Tiempos de Nigromante


Arturo Rueda


20/01/2010


Los votos de la megacoalición


Brotan como rosas en la mar los argumentos más locuaces y disparatados que se puedan escribir sobre la megacoalición que se cocina en las dirigencias nacionales del PAN, PRD, PANAL, Convergencia y PT para preparar candidaturas comunes a la gubernatura, alcaldías y diputaciones. Los argumentos dotados de ignorancia supina van de lo sublime a lo ridículo: que si se trata de la unión del agua y del aceite, que se trata del pragmatismo absoluto y una burla al sistema de partidos, que si en Puebla jamás podrán convivir Fuas con izquierdistas. Al final, estos últimos tienen un peso electoral igual a cero. Con argumentos tan simplistas, sentencian que la alianza PAN-PRD es una burla que los poblanos no tomarán en cuenta, y por ello no podrán derrotar al imbatible PRI de Mario Marín y Javier López Zavala. En pocas palabras, patatim patatam, más valdría que nos ahorráramos los próximos seis meses, pues las Santas Escrituras ya han profetizado un triunfo contundente y rotundo del delfín.


Pues no. El objetivo primario de la megacoalición es netamente electoral, es decir, suma de votos. No confusión de principios ideológicos, agendas políticas, mezcla de doctrinas o arrendamiento de conciencias. Simplemente se trata de vencer a un enemigo común, en este caso el PRI, que en una circunstancia democrática podría ser enfrentado de forma normal, pero que su control del aparato gubernamental y su tendencia a la ilegalidad obligan a enfrentar de forma extraordinaria. En otras palabras, se trata de un frente, seca y llanamente.


Un análisis electoral sobre la capacidad de la megacoalición para derrotar al PRI es fácilmente demostrable a partir de un histórico de la votación de los últimos comicios.
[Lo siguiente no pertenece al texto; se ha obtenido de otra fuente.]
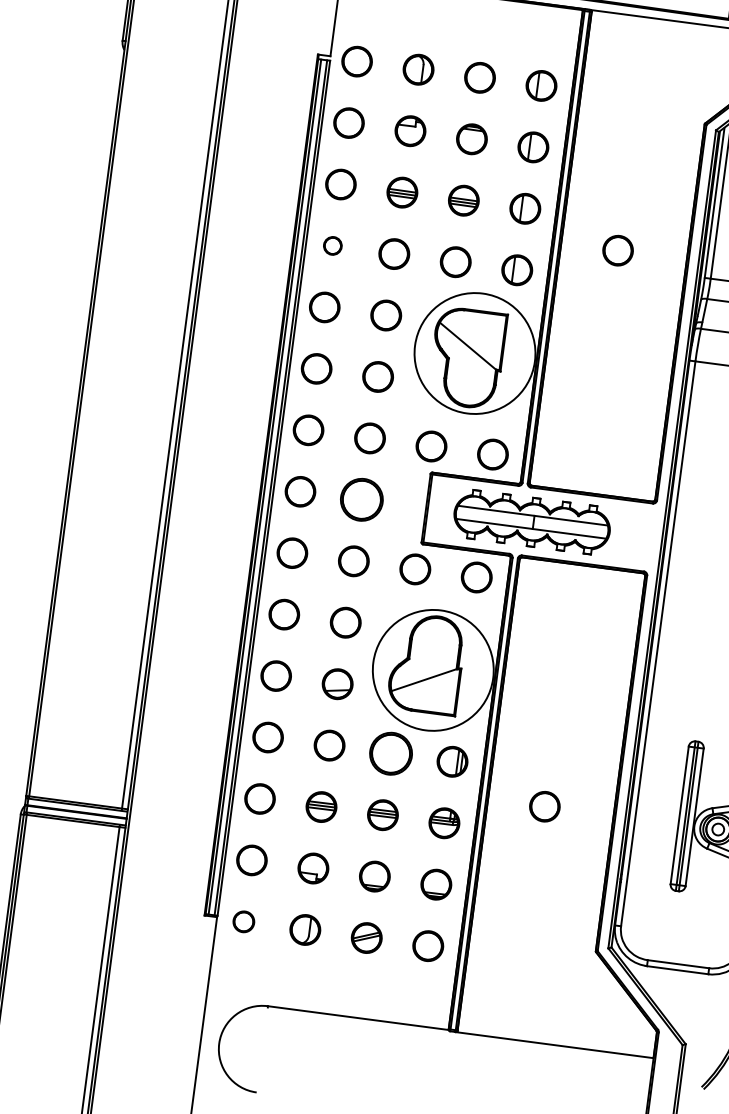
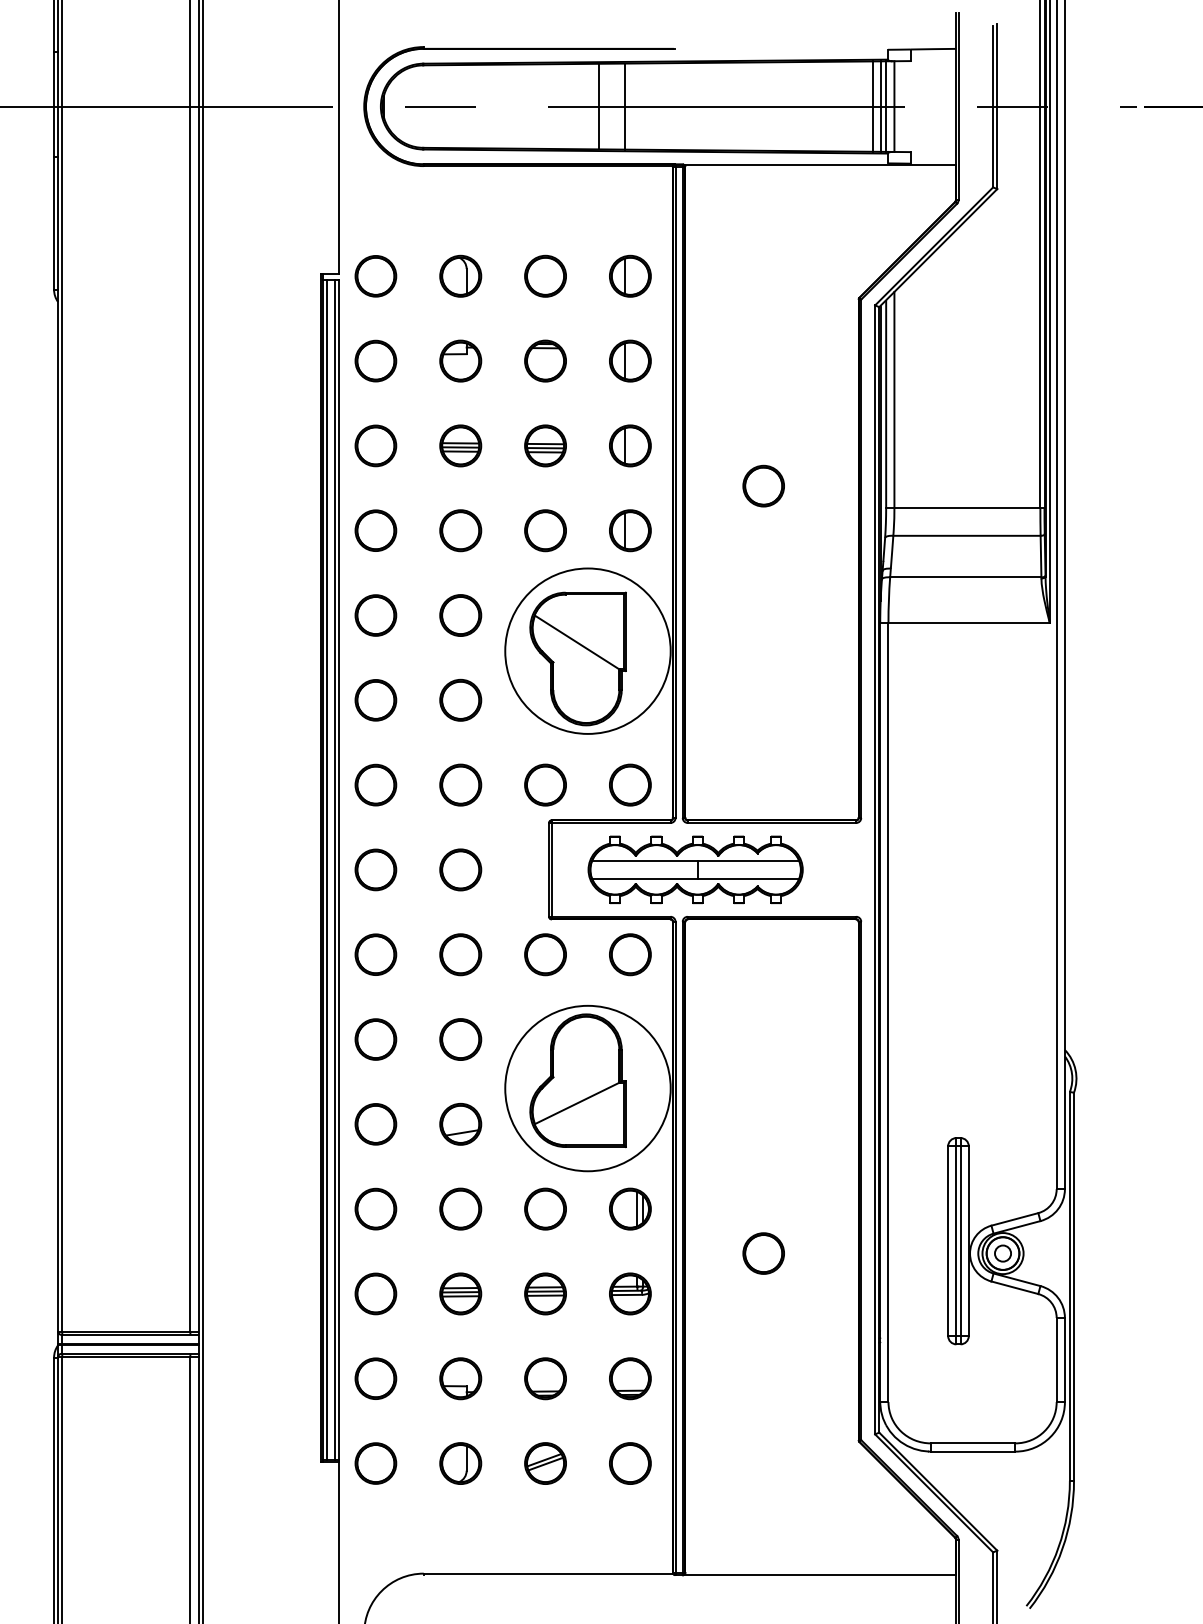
part: (332, 245) -> (375, 530), size x1.67
part: (361, 499) -> (460, 869), size x0.71
part: (391, 753) -> (545, 1208), size x0.71
part: (243, 921) -> (375, 1463), size x1.43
Veamos ejemplo por ejemplo detenidamente:


Un primer escenario es la elección local del 2004 en la que varios hechos confluyeron para generar un escenario dorado para el tricolor. Un gobernador, Melquiades Morales, altamente popular y con calificación aprobatoria arriba del 8. Un presidente Fox en franca picada, y el peor presidente municipal en la historia de la capital personificado por Luis Paredes Moctezuma. Un candidato a la gubernatura altamente popular y un abanderado a la alcaldía que no reunía el 12 por ciento de negativos. Y por si fuera poco, Francisco Fraile, un candidato panista opaco hasta cansarse.


En tal escenario dorado y con una participación del 50 por ciento —votaron 5 de cada 10 poblanos—, el PRI obtuvo a nivel estatal 862 mil votos, mientras que el resto de la oposición —PAN, PRD, etcétera— ganó en su conjunto 827 mil votos. Es decir, con todas las condiciones a favor, el tricolor apenas superó a toda sus rivales por 35 mil votos, es decir, un miserable 1.5 por ciento de la elección.


En este escenario ni siquiera vale la pena sacar a colación los resultados de los comicios federales del 2006, pues el PRI perdió ampliamente. Vayamos a otro escenario relativamente benéfico al tricolor.


En los comicios locales del 2007, con un PRI que llegó a ganar los 26 distritos electorales y en los que Blanca Alcalá arrasó al platanito Sánchez Díaz de Rivera, no hay gran diferencia. Con una participación del 42 por ciento —votaron 4 de cada 10 poblanos— el PRI en la Angelópolis obtuvo 224 mil votos contra 214 mil de toda su oposición. Y vaya que el PAN se desplomó con el peor candidato de su historia, y aún así, la diferencia no supera los 10 mil votos, poco más del 2 por ciento.


Por último, otros comicios favorables al PRI en 2009. Cuando ganó los 16 distritos electorales federales obtuvo 620 mil votos en todo el estado, mientras que la suma del PAN y el FAP (hoy DIA) sumaron 717 mil votos con un escenario de participación que no alcanzó el 40 por ciento. Es decir, la oposición sacó 80 mil votos más que el PRI.


Tomando en cuenta que el padrón electoral de la capital para el 4 de julio es de un millón 100 mil electores, y calculando una participación del 50 por ciento, el candidato priísta a la alcaldía deberá obtener 260 mil votos para ganar. Es decir, casi 20 mil votos más que Doger en el 2004 y 40 mil votos más que Blanca Alcalá en el 2007. ¿A poco Montero podrá obtenerlos?

 

Y luego dicen que la megacoalición no sirve.